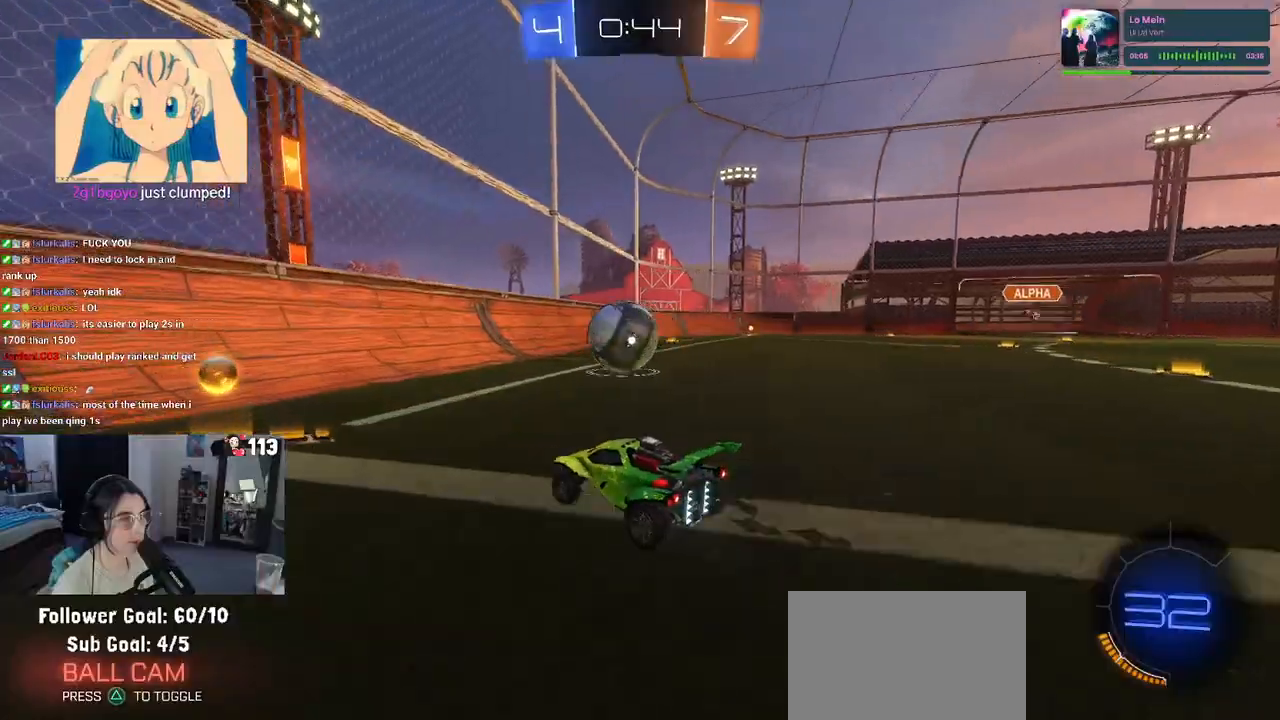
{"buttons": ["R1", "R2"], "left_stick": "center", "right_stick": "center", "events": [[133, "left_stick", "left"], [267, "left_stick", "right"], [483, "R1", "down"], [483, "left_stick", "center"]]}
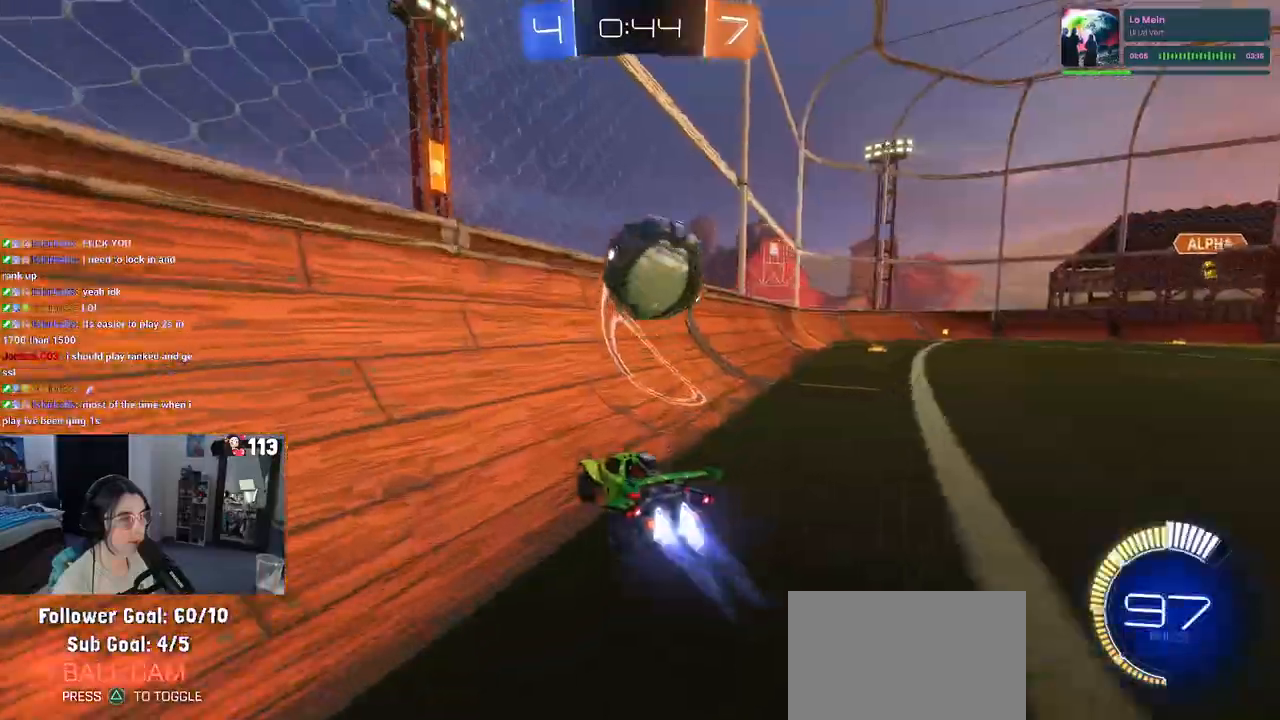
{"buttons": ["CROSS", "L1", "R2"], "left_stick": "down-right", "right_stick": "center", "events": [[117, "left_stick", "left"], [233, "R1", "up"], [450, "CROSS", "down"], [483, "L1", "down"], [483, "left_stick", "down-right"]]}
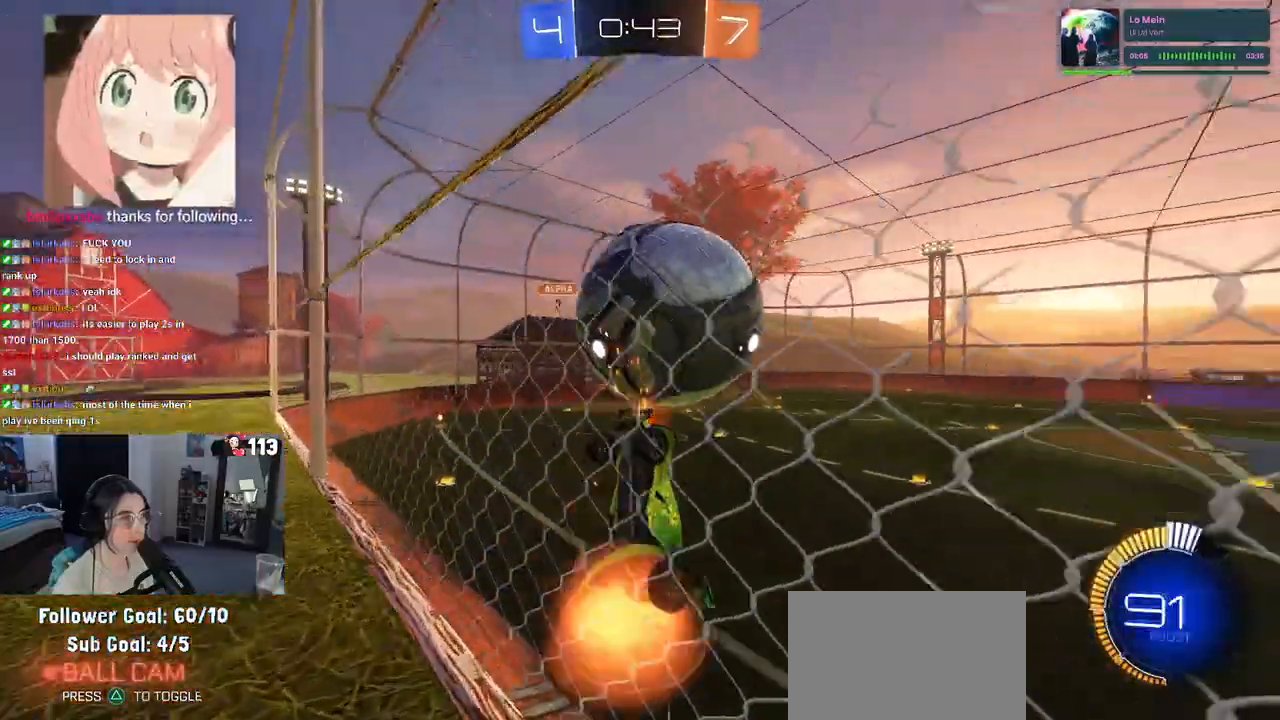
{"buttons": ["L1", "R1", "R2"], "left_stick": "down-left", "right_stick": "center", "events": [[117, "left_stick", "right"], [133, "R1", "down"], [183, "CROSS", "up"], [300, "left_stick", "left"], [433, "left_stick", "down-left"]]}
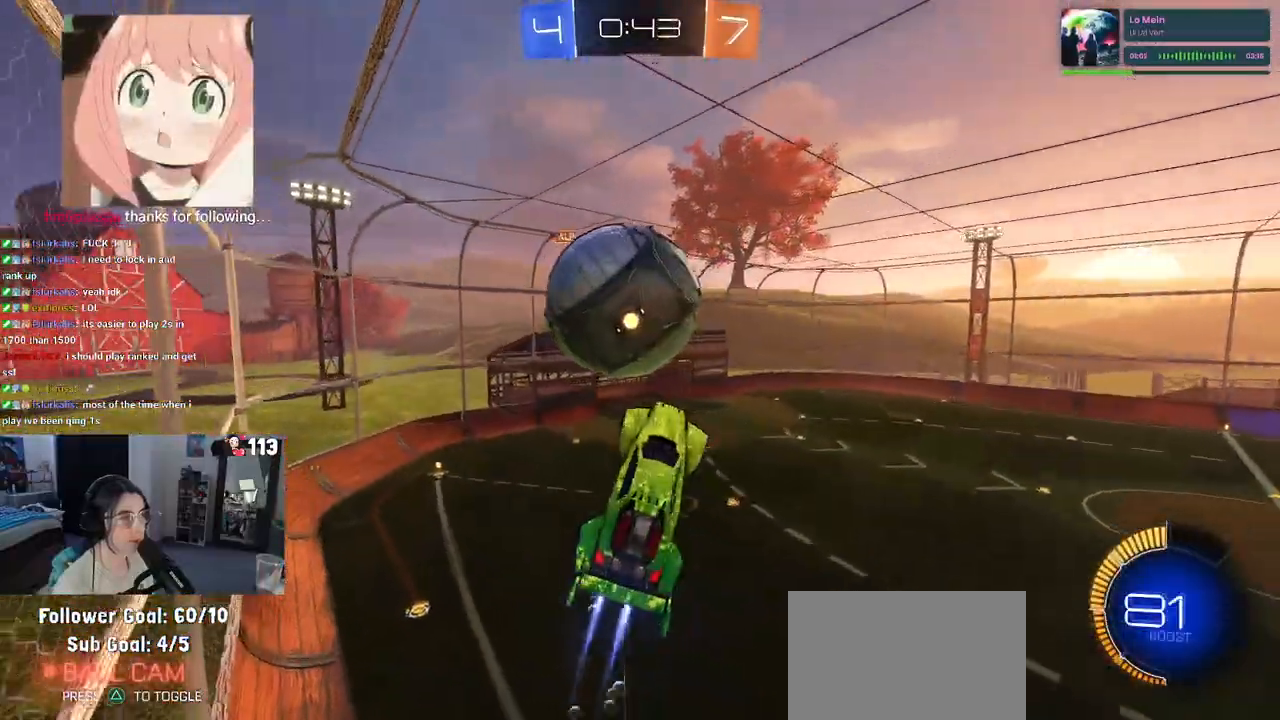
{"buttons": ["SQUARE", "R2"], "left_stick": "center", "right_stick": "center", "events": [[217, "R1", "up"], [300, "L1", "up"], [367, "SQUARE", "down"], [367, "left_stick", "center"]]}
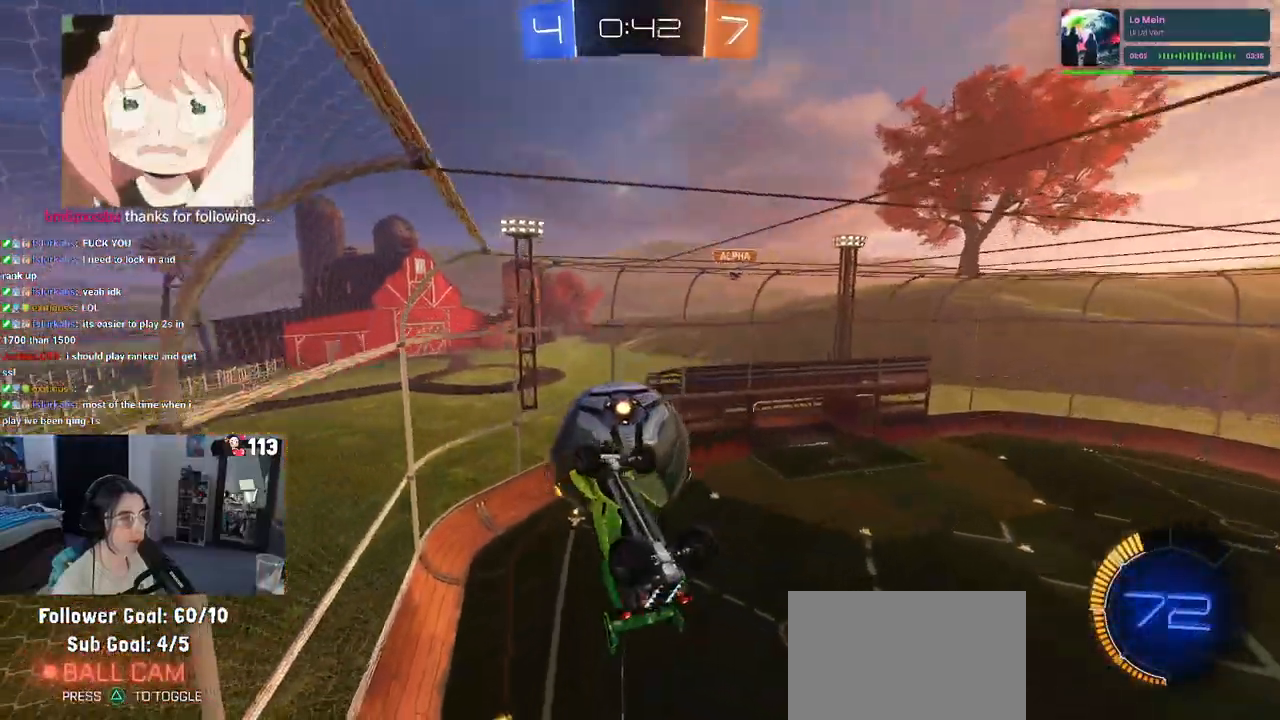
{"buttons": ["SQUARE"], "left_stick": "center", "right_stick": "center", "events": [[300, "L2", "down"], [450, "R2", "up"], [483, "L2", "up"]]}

Required work: Without the pictures, repeat the listing above exactly.

Answer space:
{"buttons": ["R1", "R2"], "left_stick": "center", "right_stick": "center", "events": [[133, "left_stick", "left"], [267, "left_stick", "right"], [483, "R1", "down"], [483, "left_stick", "center"]]}
{"buttons": ["CROSS", "L1", "R2"], "left_stick": "down-right", "right_stick": "center", "events": [[117, "left_stick", "left"], [233, "R1", "up"], [450, "CROSS", "down"], [483, "L1", "down"], [483, "left_stick", "down-right"]]}
{"buttons": ["L1", "R1", "R2"], "left_stick": "down-left", "right_stick": "center", "events": [[117, "left_stick", "right"], [133, "R1", "down"], [183, "CROSS", "up"], [300, "left_stick", "left"], [433, "left_stick", "down-left"]]}
{"buttons": ["SQUARE", "R2"], "left_stick": "center", "right_stick": "center", "events": [[217, "R1", "up"], [300, "L1", "up"], [367, "SQUARE", "down"], [367, "left_stick", "center"]]}
{"buttons": ["SQUARE"], "left_stick": "center", "right_stick": "center", "events": [[300, "L2", "down"], [450, "R2", "up"], [483, "L2", "up"]]}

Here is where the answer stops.